Journalists Handed 2-Month Prison Sentence on Defamation Charge
By Bone Myat 18 March 2015
RANGOON — A Moulmein Township Court in Mon State on Wednesday sentenced two local journalists with The Myanmar Post to two months in prison on charges of defamation, an editor of the newspaper said.
Zaw Min Naing, editor in-chief of The Myanmar Post, said, “Moulmein Township Court sentenced [the two] to two months’ imprisonment on a defamation charge… We have yet to consult with our lawyer on whether to appeal.”
Chief editor Than Htike Thu and deputy chief reporter San Moe Tun were sentenced for a news story that appeared on Jan. 29, 2014 and reported on Maj. Thein Zaw, a military lawmaker in the Mon State legislature.
The army lawmaker apparently was upset over the headline of the piece, which read: “A Military Parliamentary Representative Says They Have to Take Seats in Parliament Because of Low Educational Standards.”
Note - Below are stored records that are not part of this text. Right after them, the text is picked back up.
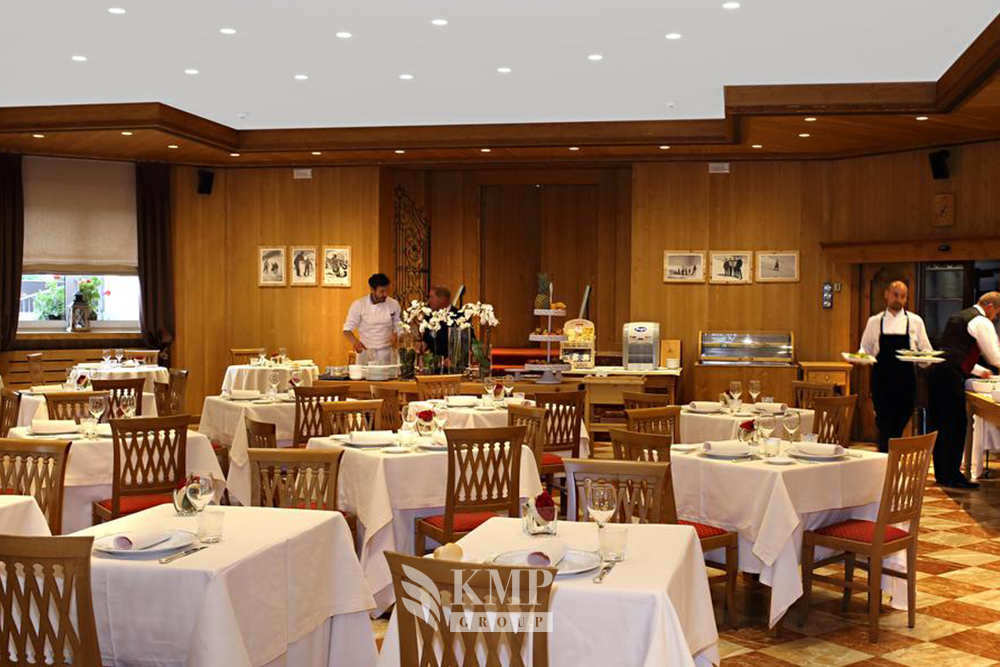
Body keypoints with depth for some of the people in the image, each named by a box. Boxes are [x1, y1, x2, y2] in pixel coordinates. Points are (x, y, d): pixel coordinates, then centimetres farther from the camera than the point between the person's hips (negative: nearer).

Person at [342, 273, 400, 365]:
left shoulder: (394, 304, 4)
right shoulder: (358, 305, -4)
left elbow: (398, 329, 11)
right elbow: (347, 330, -4)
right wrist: (355, 341, -24)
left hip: (387, 354, 2)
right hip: (366, 353, -2)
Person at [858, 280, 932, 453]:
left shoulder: (915, 321, 8)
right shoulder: (874, 322, 9)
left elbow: (926, 351, 8)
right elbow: (865, 349, 12)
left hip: (906, 380, 1)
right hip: (882, 380, -1)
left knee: (899, 426, 5)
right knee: (885, 427, -7)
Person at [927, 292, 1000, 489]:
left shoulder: (958, 317, 25)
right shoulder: (981, 322, -4)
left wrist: (980, 371, 34)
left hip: (937, 372, 10)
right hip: (950, 376, -10)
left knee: (940, 424, 12)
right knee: (955, 425, -5)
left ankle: (941, 473, 18)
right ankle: (951, 476, -3)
Maj. Thein Zein’s lawyer filed a complaint of defamation against the chief editor and deputy reporter and called the reporter who wrote the piece as a witness in the case, according Tun Aung, a lawyer of the two convicted journalists.
“The story was sent by a freelance reporter called Zaw Min Oo, aka, Thalwin Maung Maung. According to his testimony, he said he recorded the audio file [of the major’s interview] and wrote the story and sent it by email. He also presented the email to the court. The account of the discussion of the major is also included in the email,” said Tun Aung.
“The major presented the reporter as a witness and prosecuted Than Htike Thu and San Moe Tun. Zaw Min Oo who wrote the story was not included in the complaint,” he added.
Thiha Saw, a member of the interim Press Council, said the criminal sentencing of the two journalists was the latest sign of a lack of media freedom in Burma. “It is wrong to say that we are enjoying media freedom. We still do not enjoy absolute media freedom. [Although] journalists do enjoy a greater degree of freedom compared to the past,” he said.
On Monday, The Myanmar Post journal was the first organization to publish a large black box instead of a front page photo to show its support for a campaign proposed by Myanmar Journalist’s Network to temporarily boycott government press events following a violent police crackdown on a student protest last week. During the incident, reporters and photographers were also targeted.